The past year has taken its toll on both employees and the companies for which they work. A study on the post-pandemic workplace, conducted by the Organization for Economic Co-operation and Development (OECD), validated this. Many employees who had to adjust to full-time telecommuting, or who had to work onsite in half-empty, social distancing-mandated offices, while also navigating the pandemic-induced economic crisis experienced emotional distress and periods of lower productivity.
But just because COVID-19 is slowing down doesn’t mean we’re out of the woods. Here’s a look at how employers can prioritize employee well-being in order to increase productivity and yield business success. As you might have guessed, it’s all interconnected – and essential as we move into the future.
Boosting Employee Well-Being
Well-being is defined as “the state of being happy, healthy, or prosperous,” so let’s use this definition to dig into how the general workforce has checked those boxes recently. With a constant underlying threat of potentially severe illness from COVID-19, most workers likely have felt uneasy, with one-third of this well-being equation constantly in question.
To add insult to injury, 25% of U.S. adults reported that they or someone they knew lost their job due to the pandemic. So, there went another third of the well-being equation. It’s hard to feel prosperous when you’ve either lost your income or are seeing those around you lose theirs. So then, with health and prosperity on the chopping block, how could anyone feel truly happy? This is largely why well-being seemed out of reach for the past year, which has had significant effects on individuals personally and professionally.
Although these problems are universal, one survey showed that 69% of respondents reported feeling safer not sharing stress concerns with their employer. This indicates there is still a stigma around mental health struggles and services, unfortunately. The good news, though, is that employers can help change this.
You can contribute to positive strides in employee mental health by offering resources to employees about therapists to turn to in times of need, providing teletherapy to staff, covering partial or full costs of therapy when needed, and creating a culture in which talking about stress, anxiety, and other mental health troubles are not only normalized but also encouraged.
Even though global pandemics are rare, the stress in life is not. Our workers can only be at their best (and most productive) when their well-being is high, so we truly must make employee well-being a critical component of our business’ health year-round, every year.
It’s easy to connect the dots between low well-being and poor productivity.
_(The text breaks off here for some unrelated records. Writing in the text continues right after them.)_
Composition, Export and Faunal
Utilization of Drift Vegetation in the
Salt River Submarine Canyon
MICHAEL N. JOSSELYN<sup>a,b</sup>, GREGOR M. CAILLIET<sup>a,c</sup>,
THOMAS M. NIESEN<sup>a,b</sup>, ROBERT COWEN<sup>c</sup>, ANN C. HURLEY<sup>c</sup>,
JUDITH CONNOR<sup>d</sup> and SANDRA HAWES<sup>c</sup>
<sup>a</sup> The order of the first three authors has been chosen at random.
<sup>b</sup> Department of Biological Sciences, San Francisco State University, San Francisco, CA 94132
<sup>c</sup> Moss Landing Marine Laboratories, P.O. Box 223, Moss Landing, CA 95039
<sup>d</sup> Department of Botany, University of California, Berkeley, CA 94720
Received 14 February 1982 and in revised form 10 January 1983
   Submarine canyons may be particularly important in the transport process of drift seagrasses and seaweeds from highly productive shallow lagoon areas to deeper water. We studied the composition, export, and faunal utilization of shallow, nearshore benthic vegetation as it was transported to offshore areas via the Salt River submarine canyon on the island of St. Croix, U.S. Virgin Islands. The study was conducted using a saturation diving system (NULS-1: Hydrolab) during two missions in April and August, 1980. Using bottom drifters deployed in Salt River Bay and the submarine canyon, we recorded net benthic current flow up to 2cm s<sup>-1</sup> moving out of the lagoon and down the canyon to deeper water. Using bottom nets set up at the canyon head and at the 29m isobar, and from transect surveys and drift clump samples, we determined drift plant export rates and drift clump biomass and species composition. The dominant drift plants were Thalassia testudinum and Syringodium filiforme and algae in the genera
After all, who can be efficient and focused on work when the world around them is crumbling? But while a drop in productivity was expected at the beginning of the pandemic, a continuation of decreased productivity can cause irreparable harm and revenue loss. Companies must be proactive in stimulating productivity and can’t afford to relax or think that things are going to go “back to normal.” Rather, there is a “new normal” and a remote, connected workforce will be a very large part of it.
Productivity has been studied further, in the context of workers’ ability to handle formerly in-person tasks remotely. A study analyzed the potential effectiveness of conducting more than 2,000 tasks within 800 occupations remotely. The resulting conclusion is that the pandemic showed much more work could be done remotely than previously thought, including business sales calls, legal arbitration and trials, doctor visits, classroom learning, real estate tours, and even expert repairs of the world’s most sophisticated machinery made with the help of virtual reality headsets. It’s clear that working remotely is here to stay. It will be up to employers to continue to keep their employees connected to each other, regardless of whether they are working remotely or in an office setting.
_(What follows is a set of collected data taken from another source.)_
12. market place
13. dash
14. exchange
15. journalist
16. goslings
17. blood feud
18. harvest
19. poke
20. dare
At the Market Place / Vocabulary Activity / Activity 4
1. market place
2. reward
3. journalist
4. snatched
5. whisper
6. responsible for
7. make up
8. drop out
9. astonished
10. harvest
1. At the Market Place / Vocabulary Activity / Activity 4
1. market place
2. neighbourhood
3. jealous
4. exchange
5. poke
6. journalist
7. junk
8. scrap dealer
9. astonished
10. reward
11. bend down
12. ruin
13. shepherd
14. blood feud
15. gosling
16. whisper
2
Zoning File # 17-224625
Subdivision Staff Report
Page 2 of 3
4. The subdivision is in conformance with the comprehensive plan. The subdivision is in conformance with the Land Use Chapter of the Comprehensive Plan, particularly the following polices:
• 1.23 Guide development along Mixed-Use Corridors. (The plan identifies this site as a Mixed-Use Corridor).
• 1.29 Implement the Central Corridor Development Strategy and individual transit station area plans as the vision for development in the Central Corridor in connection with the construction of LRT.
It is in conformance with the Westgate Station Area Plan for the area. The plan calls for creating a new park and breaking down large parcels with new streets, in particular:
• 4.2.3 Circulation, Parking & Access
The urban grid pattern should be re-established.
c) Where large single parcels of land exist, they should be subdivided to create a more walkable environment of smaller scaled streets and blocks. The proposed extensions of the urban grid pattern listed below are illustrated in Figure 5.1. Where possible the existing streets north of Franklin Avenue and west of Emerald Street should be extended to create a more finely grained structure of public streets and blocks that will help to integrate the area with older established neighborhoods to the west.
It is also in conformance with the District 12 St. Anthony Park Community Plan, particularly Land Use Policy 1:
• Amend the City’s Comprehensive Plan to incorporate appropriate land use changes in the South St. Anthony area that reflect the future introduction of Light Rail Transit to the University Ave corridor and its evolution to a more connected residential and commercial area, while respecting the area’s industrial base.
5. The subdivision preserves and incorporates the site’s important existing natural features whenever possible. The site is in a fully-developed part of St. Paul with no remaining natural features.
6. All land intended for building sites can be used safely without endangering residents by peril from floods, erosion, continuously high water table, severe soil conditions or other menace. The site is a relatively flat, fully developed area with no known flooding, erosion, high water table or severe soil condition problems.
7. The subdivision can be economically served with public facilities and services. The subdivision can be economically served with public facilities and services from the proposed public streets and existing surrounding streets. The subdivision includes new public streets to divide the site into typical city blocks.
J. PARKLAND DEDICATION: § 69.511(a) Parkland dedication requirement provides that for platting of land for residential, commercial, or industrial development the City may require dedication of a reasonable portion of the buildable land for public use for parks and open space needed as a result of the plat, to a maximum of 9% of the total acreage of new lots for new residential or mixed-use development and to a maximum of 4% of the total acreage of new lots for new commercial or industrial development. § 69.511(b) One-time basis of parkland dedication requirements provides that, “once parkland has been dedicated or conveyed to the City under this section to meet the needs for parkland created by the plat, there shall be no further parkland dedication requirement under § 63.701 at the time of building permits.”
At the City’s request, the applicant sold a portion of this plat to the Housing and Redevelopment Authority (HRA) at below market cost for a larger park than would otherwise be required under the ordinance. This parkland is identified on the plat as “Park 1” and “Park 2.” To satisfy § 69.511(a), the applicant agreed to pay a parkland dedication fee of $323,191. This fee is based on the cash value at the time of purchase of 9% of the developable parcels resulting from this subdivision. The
One key strategy to help employees to remain productive while working remotely is to provide them with the right tools such as online workplace and management platforms. Online work platforms like Airtable, Asana, Microsoft Teams, Slack, and Zapier empower employers and employees to stay connected and remain productive.
ZDNet advises, “Don’t assume workers have adequate online access at home or elsewhere. While many will, some won’t have reliable or fast enough service or only a mobile device.” Companies should ask employees about their internet service to determine what is needed, whether it is a higher-speed service, a VPN, a mobile hotspot, or something else to keep them connected and avoid frustration.
Choose well-designed technology software that is straightforward and intuitive. These may or may not be the cheapest tools, but if a company implements something that is difficult for employees to use, they’ll cut into adoption and productivity, which may cost more in the long run.
When employees’ well-being is being cared for and maintained, they are more productive and produce better outcomes for their company. To keep employees happy and highly functioning, organizations must remember, too, that purpose cultivates engaged employees.
When companies are centered on an authentic purpose, employees feel that their work has meaning, as well as a sense of togetherness. Research shows that employees who feel a greater sense of connection are far more likely to ride out times of volatility and be there to help companies recover and grow when stability returns.
Just as poor well-being begets low levels of productivity which can chip away at your business’ efficiency and profits, the opposite is also true. When you put your employees’ well-being first, you simultaneously ensure that productivity and profitability will be protected. It’s the right thing to do from a human perspective and, luckily, it’s also the right move for your business.